Year-round care is, at its best, a steady environment. Kids come back to the same teacher, the same room, the same routines, week after week. That continuity is one of your real value propositions. You don’t want to undo it just to look like a summer camp.
Why Outdoor Time Still Belongs in the Day
Instead, change the texture of the program inside the same structure. The morning meeting still happens — but in June, the discussion is about summer noticings. The dramatic play area still rotates — but for July, it becomes an ice cream shop. The outdoor time is still daily — but it includes more water play, more sun-aware schedules, more bubble afternoons.
Bring in a few small things that feel summery: a Friday picnic-lunch outside, a special-guest reader, a ‘fruit of the week’ tasting, a one-week garden project, a sidewalk-chalk art day. These don’t disrupt routines. They mark the season inside them.
Communicate the summer feel to parents in a single short newsletter. ‘Here’s what’s different about June and July at our program: more water play, more outdoor lunches, a few special days you’ll hear about ahead of time. Your child’s routine stays steady — we’re just adding summer on top.’

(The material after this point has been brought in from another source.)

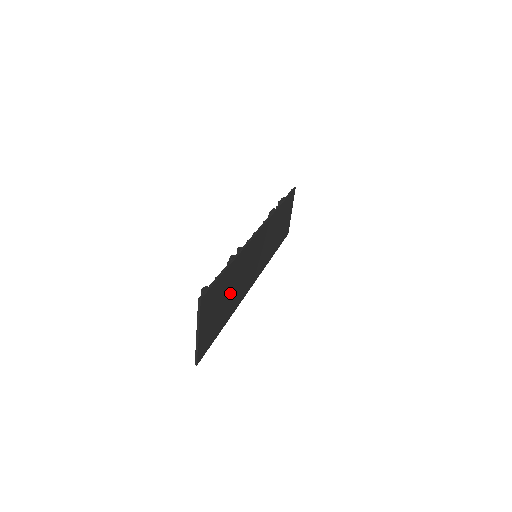
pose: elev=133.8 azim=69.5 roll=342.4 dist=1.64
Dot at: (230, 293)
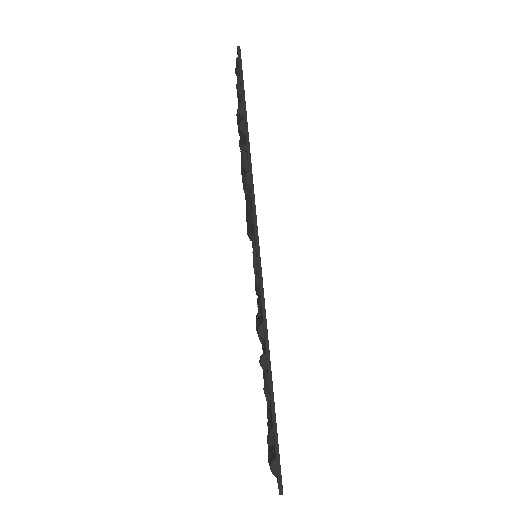
Dot at: occluded
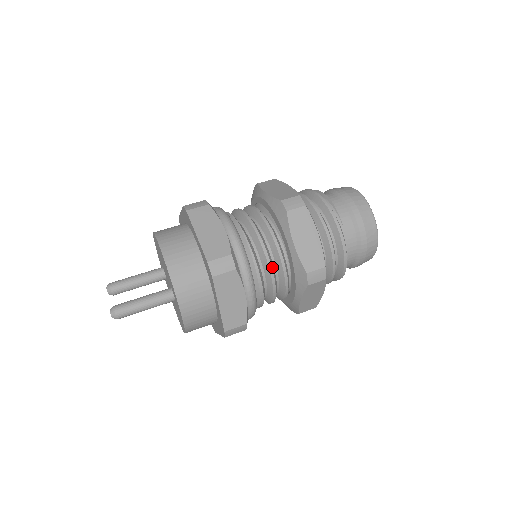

How to Make It Work Safely
Watch out for two summer traps. First, schedule chaos: families travel, attendance dips, ratios get weird. Plan ahead with a ‘summer ratio’ conversation with your director — what does it look like if half a room is gone for a week in July? Second, staff burnout: summer is high-energy weather and high-attendance days, and your teachers are not less tired in July than they were in February. Build in a few short, planned ‘just outdoor play, no curriculum’ afternoons for them too.
And resist the urge to mark every summer day as special. Special is a contrast against ordinary. If every day is themed, none of them are. Three or four real summer markers across the season are remembered. Twenty are forgotten.
Year-round centers have a quieter summer story than camps do. That’s the point. Tell it confidently.
Why This Matters
Outdoor time still matters, even when weather and space are not perfect. CDC guidance on outdoor play and safety in early care and education notes that outdoor play supports movement and development, while CDSS heat prevention guidance reminds providers to stay alert to heat risks during extreme temperatures.
Final Thoughts
Outdoor routines do not need to be fancy. They need to be safe, repeatable, and realistic for the space the program actually has.